Pada wujudnya yang lain, adat mempertegas ekslusivitasnya dengan kelompok-kelompok lain atas nama hak etnis yang akhirnya menimbulkan konflik-konflik horizontal yang mengerikan. Sejumlah konflik etnis menunjukkan bahwa adat dapat digunakan sebagai alat etnopolitis yang turut berkontribusi pada kerusuhan etnis di Sambas dan Sampit di Kalimantan, Poso di Sulawesi Tengah, dan di Maluku Utara.

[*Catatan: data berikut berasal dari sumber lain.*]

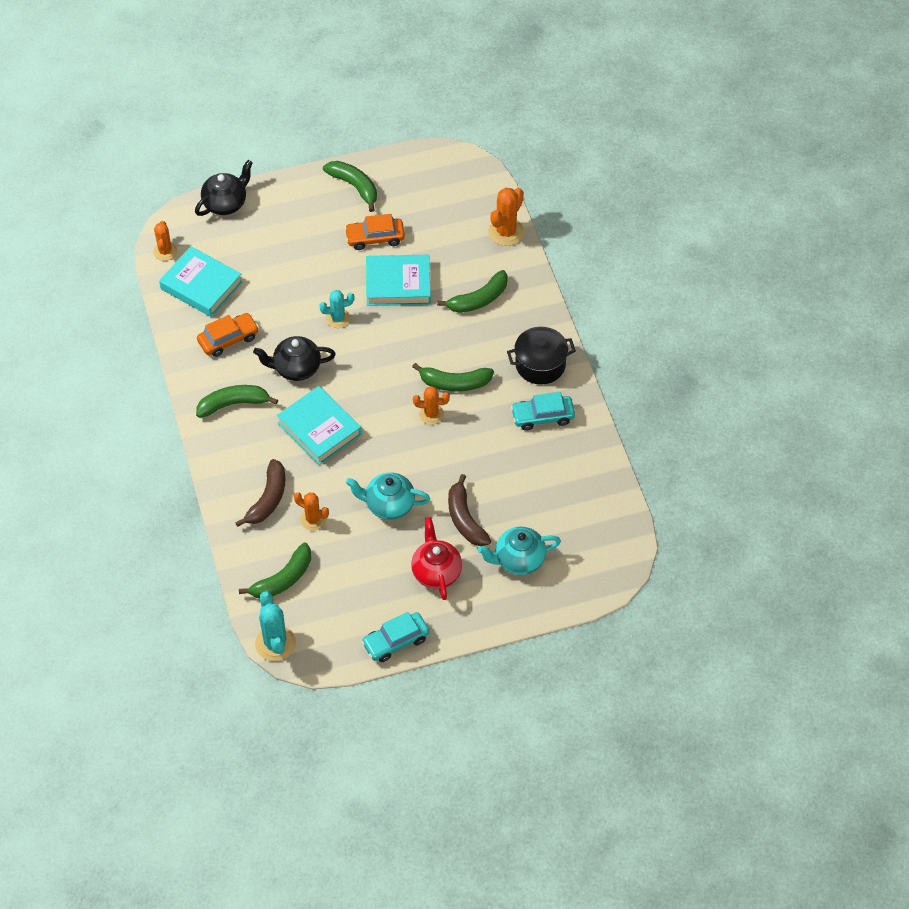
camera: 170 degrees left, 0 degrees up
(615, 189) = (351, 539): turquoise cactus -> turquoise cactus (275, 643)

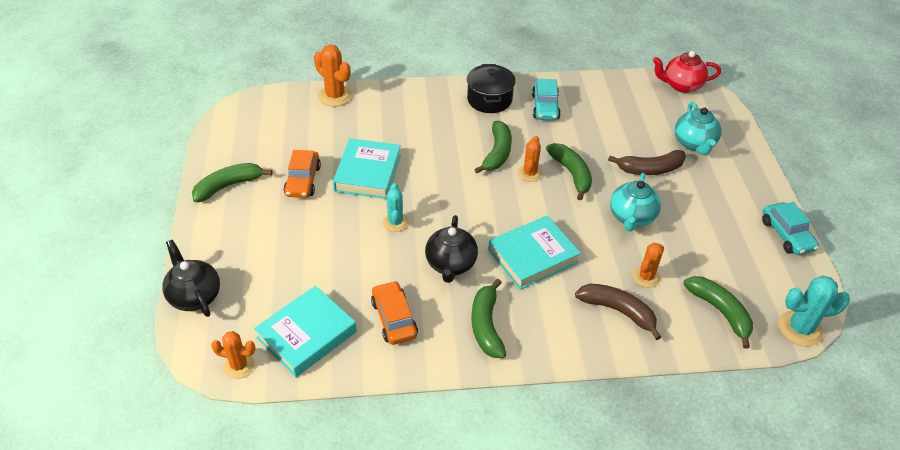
camera: 80 degrees left, 10 degrees down
(436, 572) = (708, 196): red teapot -> red teapot (681, 85)
(479, 299) = (406, 124): green banana -> green banana (571, 174)

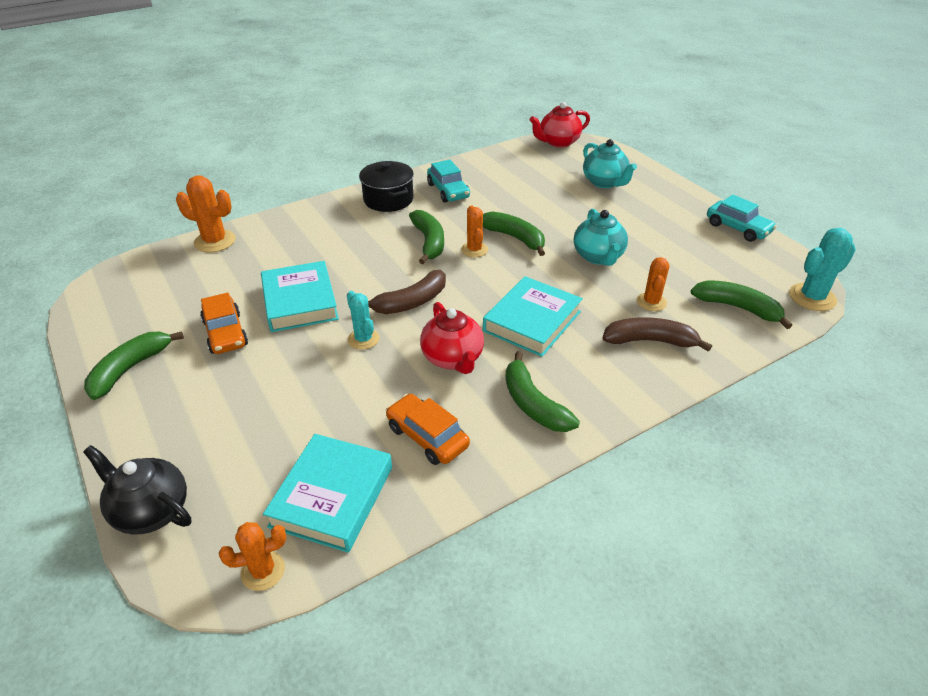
camera: 25 degrees left, 5 degrees down
(451, 264) = (453, 358): black teapot -> red teapot
(650, 169) = (583, 213): brown banana -> brown banana (411, 302)

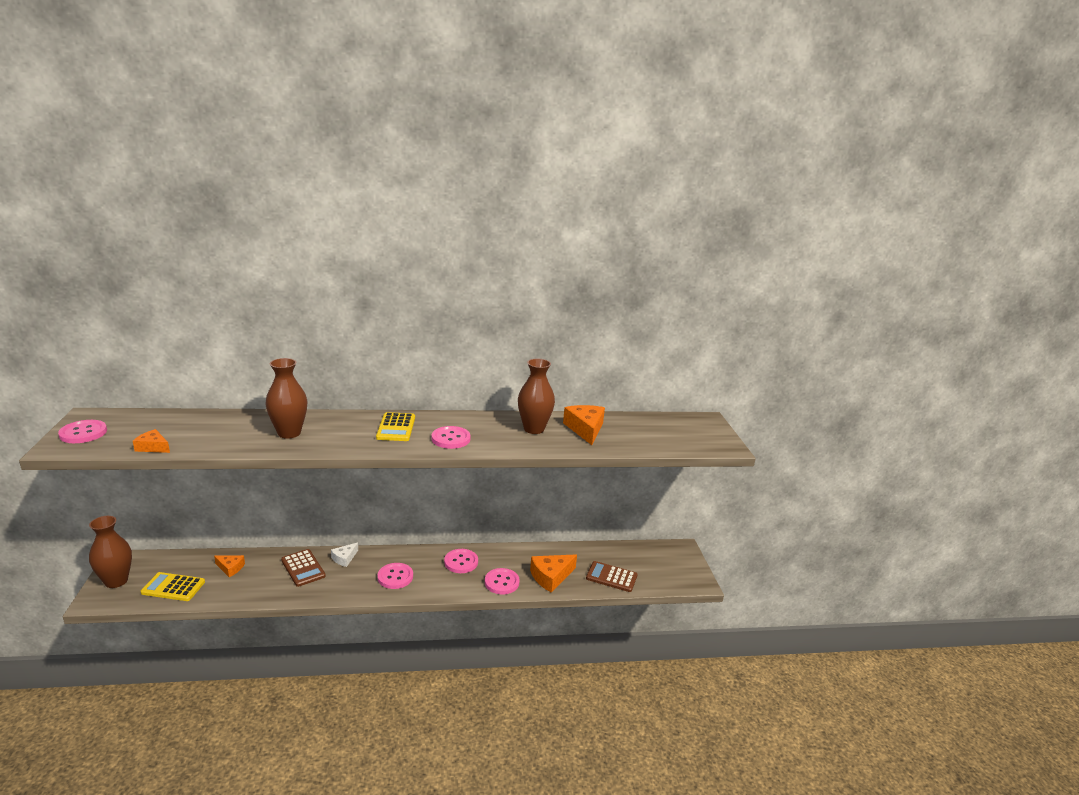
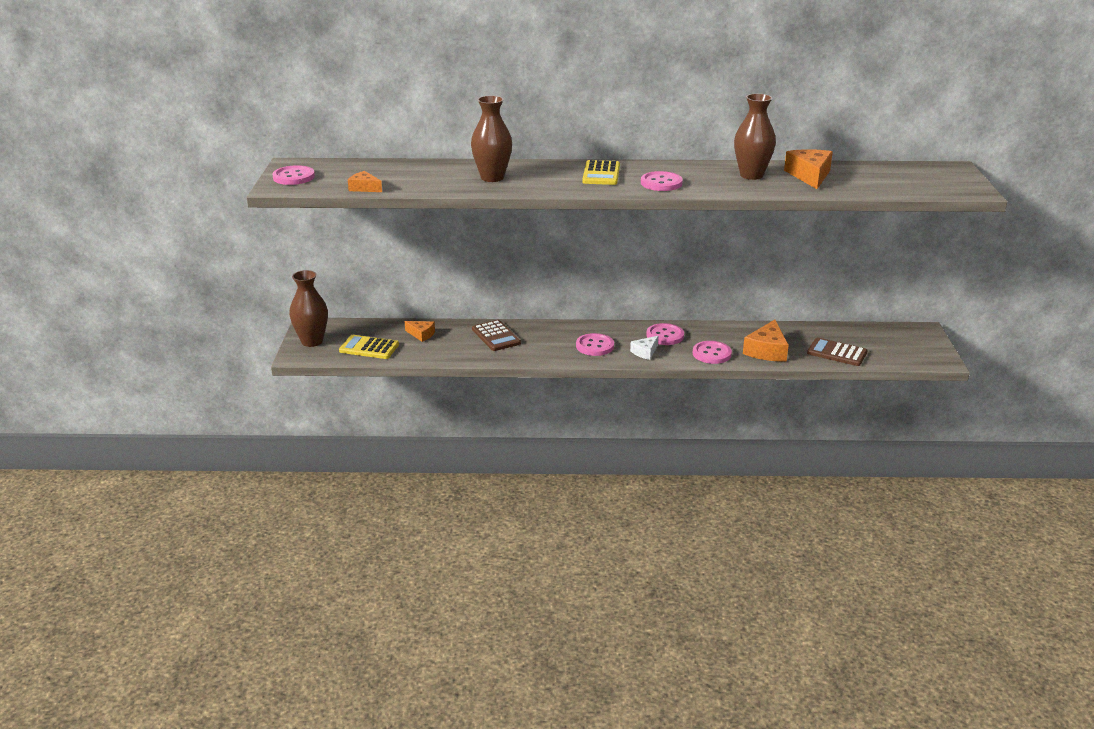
camera: 10 degrees right, 5 degrees up
(344, 558) = (538, 329): white cheese -> white cheese (645, 352)
(551, 577) = (767, 351): orange cheese -> orange cheese turned 45 degrees counterclockwise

Satu hal lagi yang dipertanyakan dalam buku ini adalah posisi adat yang istimewa karena dilihat sebagai sesuatu yang esoteris, mulia, suci, murni, baik dan muncul secara alamiah di Indonesia. Dikaitkan dengan pengelolaan sumber daya alam maka pengelolaan sumber daya alam oleh masyarakat adat diasosiasikan sebagai pengelolaan sumber daya alam secara lebih arif (ecological noble savage). Hal ini tidak diragukan lagi, tetapi memiliki sejumlah kerumitan ketika dihadapkan dengan proyek konservasi oleh negara sebagaimana digambarkan oleh Tania Li di Sulawesi Tengah.

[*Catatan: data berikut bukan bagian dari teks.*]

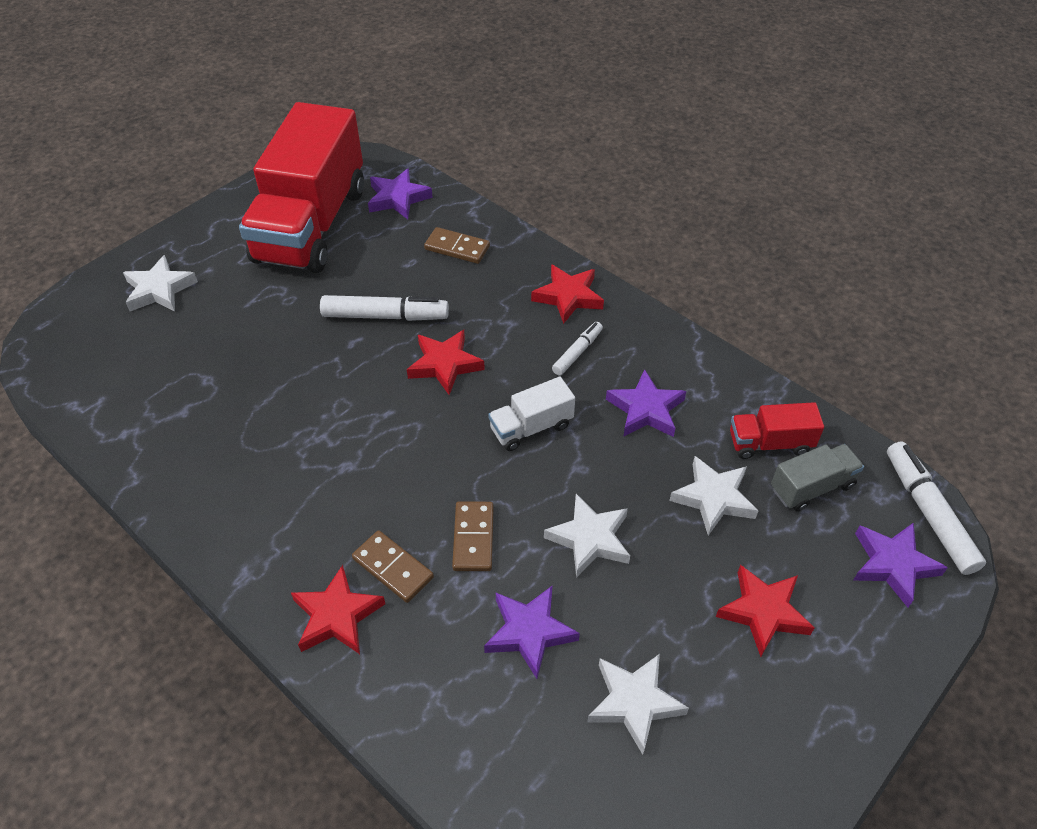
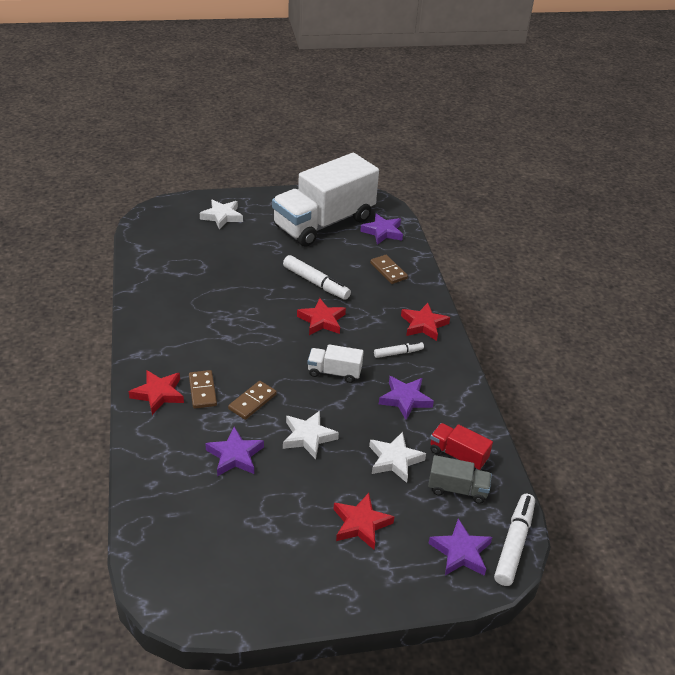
camera: 35 degrees right, 10 degrees down
(311, 225) = (324, 223): red truck -> white truck
(634, 702) = (251, 515): white star -> none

Ketika penduduk memperoleh kepercayaan untuk memanfaatkan sebagian kawasan taman nasional menjadi lahan pertanian dan mereka memanfaatkannya untuk menanam tanaman kakao yang bernilai ekspor tinggi, maka dengan cepat mereka kehilangan kepercayaan ekologis sebagai pengelola sumber daya alam yang arif. Dengan kata lain, pelabelan masyarakat adat sebagai pengelola sumber daya alam yang arif, yang merupakan aliansi antara indigenism dengan environmentalism, malah menjadi hal yang menjebak dan menjadi beban yang harus dipikul secara tidak proporsional oleh masyarakat adat (hal 405).

Tantangan

Buku ini membentangkan pemahaman kritis tentang adat dalam politik kontemporer di Indonesia. Bagi para aktivis, peneliti dan LSM yang pro perjuangan masyarakat adat maka hendaknya buku itu menjadi bahan refleksi sekaligus tantangan-tantangan yang harus dijawab, khususnya tentang paradoks-paradoks adat. Sehingga bisa menjernihkan apa dan siapa yang sebenarnya sedang diperjuangkan serta apa dan siapa yang seharusnya tidak diperjuangkan.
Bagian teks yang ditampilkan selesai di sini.